- Job -
From the records below, copy out exactly the lines from the one containing "(meaning that you" to the one containing "in the code, like", both included. Add nothing else.

- Supplied entries -
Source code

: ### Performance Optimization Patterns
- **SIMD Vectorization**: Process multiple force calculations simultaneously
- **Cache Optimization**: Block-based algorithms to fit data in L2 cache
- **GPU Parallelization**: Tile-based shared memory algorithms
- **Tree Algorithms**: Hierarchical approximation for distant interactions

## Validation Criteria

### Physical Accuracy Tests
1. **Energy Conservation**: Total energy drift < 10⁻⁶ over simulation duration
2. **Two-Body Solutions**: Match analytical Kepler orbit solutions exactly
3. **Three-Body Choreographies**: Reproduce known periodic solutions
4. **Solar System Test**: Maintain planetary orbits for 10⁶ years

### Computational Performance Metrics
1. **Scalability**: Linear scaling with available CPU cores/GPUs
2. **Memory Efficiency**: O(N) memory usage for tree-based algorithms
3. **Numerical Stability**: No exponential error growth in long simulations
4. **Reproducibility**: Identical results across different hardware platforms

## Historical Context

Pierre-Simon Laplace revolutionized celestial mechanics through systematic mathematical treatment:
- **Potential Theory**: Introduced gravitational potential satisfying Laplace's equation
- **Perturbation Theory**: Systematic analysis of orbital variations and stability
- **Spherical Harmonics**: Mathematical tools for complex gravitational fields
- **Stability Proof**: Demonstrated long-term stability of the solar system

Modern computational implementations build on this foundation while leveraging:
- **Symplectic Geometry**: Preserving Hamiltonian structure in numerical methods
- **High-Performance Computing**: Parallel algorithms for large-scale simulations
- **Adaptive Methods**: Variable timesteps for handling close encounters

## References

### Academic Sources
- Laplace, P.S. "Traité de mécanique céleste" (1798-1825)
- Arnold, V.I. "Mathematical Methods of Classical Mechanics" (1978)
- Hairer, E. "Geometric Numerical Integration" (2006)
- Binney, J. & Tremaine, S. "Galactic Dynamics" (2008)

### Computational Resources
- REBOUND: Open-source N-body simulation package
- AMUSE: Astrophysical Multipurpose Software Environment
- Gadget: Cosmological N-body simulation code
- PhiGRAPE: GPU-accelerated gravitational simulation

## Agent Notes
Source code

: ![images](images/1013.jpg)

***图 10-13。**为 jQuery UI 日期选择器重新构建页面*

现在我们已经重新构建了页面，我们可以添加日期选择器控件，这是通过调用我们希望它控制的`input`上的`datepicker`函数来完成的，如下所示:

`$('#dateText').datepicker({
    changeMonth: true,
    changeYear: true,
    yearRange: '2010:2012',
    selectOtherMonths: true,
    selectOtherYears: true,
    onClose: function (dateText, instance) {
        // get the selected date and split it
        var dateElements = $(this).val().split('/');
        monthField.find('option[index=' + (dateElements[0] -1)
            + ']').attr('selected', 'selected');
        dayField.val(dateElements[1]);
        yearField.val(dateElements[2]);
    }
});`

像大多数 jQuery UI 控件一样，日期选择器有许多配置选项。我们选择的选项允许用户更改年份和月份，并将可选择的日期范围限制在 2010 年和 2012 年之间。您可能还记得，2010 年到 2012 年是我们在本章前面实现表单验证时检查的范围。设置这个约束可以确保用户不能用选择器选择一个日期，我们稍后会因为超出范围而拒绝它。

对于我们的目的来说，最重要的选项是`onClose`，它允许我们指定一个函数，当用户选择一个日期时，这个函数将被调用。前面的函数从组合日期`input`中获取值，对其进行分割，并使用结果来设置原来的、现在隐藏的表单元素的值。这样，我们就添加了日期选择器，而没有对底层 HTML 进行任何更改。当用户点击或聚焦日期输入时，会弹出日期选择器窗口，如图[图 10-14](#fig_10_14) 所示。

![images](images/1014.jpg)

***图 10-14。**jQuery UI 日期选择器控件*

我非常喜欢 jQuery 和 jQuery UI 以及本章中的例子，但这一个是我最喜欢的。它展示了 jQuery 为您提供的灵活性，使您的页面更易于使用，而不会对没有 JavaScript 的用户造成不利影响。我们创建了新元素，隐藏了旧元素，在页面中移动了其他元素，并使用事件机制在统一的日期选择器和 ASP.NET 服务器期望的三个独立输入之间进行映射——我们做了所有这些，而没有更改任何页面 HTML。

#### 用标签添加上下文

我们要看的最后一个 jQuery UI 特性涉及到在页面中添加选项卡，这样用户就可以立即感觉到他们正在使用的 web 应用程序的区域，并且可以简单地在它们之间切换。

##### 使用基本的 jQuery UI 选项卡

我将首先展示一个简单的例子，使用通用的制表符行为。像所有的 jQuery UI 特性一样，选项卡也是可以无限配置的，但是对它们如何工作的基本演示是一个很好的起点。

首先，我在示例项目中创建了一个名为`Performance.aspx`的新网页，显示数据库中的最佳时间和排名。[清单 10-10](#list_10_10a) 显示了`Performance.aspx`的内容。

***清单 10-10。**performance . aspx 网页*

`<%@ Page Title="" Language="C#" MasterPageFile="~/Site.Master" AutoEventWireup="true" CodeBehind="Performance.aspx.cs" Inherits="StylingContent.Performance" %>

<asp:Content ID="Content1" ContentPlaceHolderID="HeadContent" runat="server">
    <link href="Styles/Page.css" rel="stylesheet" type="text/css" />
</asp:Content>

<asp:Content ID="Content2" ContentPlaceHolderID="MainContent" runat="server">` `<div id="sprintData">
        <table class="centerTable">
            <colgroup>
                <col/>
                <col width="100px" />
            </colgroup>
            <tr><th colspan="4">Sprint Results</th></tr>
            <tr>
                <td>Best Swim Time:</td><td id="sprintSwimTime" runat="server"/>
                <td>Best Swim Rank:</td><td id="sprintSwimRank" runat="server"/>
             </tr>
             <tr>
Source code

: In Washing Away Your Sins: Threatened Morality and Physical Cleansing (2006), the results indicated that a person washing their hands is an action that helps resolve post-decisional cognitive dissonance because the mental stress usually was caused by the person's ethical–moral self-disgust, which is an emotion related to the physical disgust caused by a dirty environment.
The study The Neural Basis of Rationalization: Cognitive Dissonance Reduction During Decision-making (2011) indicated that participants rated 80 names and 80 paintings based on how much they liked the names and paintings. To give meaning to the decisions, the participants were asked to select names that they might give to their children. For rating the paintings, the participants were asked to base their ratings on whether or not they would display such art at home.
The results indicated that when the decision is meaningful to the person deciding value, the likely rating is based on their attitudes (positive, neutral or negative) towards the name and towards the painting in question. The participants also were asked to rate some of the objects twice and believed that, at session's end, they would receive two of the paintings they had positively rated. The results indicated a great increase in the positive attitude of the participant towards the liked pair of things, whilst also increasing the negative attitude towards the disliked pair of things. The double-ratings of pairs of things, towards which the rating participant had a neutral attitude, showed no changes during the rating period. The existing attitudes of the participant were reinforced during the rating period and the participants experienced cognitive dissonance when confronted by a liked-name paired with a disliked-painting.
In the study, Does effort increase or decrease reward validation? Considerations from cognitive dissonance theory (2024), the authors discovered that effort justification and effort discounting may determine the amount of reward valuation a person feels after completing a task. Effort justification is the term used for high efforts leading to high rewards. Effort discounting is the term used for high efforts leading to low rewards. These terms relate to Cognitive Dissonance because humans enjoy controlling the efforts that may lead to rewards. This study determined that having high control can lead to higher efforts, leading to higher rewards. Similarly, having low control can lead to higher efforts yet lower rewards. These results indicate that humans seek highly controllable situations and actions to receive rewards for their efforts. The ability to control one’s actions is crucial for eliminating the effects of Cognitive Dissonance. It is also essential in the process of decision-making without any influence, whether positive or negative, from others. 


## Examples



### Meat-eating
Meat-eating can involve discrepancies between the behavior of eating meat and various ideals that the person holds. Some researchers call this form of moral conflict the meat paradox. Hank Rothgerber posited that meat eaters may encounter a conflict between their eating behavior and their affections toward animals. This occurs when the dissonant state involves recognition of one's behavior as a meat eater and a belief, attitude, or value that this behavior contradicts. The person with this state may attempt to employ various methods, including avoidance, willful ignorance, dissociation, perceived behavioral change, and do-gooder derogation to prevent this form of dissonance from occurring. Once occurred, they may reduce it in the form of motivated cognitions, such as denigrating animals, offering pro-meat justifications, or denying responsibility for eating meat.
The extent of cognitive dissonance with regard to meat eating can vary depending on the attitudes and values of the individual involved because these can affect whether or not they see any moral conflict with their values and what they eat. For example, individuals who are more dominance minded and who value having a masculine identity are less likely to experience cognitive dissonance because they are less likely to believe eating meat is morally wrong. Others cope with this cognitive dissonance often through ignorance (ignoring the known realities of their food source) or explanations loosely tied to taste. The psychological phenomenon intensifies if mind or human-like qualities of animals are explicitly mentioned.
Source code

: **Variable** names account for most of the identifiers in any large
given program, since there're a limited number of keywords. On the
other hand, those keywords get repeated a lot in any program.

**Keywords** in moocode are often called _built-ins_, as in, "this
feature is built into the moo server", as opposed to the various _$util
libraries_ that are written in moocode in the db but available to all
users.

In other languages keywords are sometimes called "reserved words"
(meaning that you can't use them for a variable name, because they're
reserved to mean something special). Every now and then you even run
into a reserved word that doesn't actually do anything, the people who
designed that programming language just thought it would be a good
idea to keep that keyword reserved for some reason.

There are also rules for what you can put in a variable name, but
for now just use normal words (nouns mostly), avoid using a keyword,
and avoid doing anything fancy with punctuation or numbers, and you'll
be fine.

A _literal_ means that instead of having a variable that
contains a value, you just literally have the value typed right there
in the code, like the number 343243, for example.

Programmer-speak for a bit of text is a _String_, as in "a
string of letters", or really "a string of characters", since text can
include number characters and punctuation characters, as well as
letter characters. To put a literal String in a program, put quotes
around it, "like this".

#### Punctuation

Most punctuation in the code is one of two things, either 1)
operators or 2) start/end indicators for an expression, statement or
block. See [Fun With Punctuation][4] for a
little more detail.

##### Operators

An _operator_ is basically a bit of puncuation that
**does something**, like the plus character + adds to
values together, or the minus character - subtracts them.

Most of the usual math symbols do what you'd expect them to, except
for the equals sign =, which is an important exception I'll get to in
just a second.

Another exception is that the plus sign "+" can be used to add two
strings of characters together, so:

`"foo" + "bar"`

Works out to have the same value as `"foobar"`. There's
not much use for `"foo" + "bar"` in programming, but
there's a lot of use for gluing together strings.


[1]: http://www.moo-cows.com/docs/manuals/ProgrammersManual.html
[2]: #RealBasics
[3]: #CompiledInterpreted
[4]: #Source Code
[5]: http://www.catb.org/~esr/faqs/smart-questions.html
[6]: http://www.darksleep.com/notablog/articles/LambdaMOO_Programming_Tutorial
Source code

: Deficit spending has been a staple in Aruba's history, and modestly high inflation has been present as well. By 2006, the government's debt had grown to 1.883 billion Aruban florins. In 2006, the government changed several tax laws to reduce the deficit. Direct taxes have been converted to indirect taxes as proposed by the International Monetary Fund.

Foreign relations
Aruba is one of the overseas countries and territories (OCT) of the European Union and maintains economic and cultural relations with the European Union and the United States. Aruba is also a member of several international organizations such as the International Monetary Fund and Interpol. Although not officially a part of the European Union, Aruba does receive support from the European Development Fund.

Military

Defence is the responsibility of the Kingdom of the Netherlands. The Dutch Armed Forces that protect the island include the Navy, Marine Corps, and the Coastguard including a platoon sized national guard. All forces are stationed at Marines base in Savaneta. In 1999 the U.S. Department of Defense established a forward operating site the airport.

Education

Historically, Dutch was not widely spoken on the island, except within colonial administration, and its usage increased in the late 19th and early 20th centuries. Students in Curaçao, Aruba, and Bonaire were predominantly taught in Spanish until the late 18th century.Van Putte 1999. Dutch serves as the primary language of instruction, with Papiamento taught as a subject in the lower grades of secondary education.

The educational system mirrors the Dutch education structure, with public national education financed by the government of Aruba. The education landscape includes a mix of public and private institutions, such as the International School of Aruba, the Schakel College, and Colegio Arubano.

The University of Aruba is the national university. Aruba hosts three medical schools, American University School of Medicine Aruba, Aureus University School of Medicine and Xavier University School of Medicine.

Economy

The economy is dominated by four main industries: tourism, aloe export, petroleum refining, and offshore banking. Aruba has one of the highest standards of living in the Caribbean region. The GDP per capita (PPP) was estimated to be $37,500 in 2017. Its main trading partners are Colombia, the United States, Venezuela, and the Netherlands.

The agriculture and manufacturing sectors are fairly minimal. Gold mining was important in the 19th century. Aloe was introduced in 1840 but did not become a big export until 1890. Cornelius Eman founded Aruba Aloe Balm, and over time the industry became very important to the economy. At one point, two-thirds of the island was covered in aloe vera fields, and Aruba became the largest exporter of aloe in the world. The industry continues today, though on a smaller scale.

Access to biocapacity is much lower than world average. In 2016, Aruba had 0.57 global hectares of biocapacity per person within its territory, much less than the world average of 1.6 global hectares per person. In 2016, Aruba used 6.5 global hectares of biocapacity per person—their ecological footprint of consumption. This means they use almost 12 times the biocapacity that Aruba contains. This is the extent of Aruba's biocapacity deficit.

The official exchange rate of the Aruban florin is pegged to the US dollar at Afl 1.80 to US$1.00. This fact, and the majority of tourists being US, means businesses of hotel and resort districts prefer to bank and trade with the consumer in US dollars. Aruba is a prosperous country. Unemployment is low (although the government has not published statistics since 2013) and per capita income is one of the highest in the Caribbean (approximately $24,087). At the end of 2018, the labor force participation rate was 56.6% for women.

- Response below -
(meaning that you can't use them for a variable name, because they're
reserved to mean something special). Every now and then you even run
into a reserved word that doesn't actually do anything, the people who
designed that programming language just thought it would be a good
idea to keep that keyword reserved for some reason.

There are also rules for what you can put in a variable name, but
for now just use normal words (nouns mostly), avoid using a keyword,
and avoid doing anything fancy with punctuation or numbers, and you'll
be fine.

A _literal_ means that instead of having a variable that
contains a value, you just literally have the value typed right there
in the code, like the number 343243, for example.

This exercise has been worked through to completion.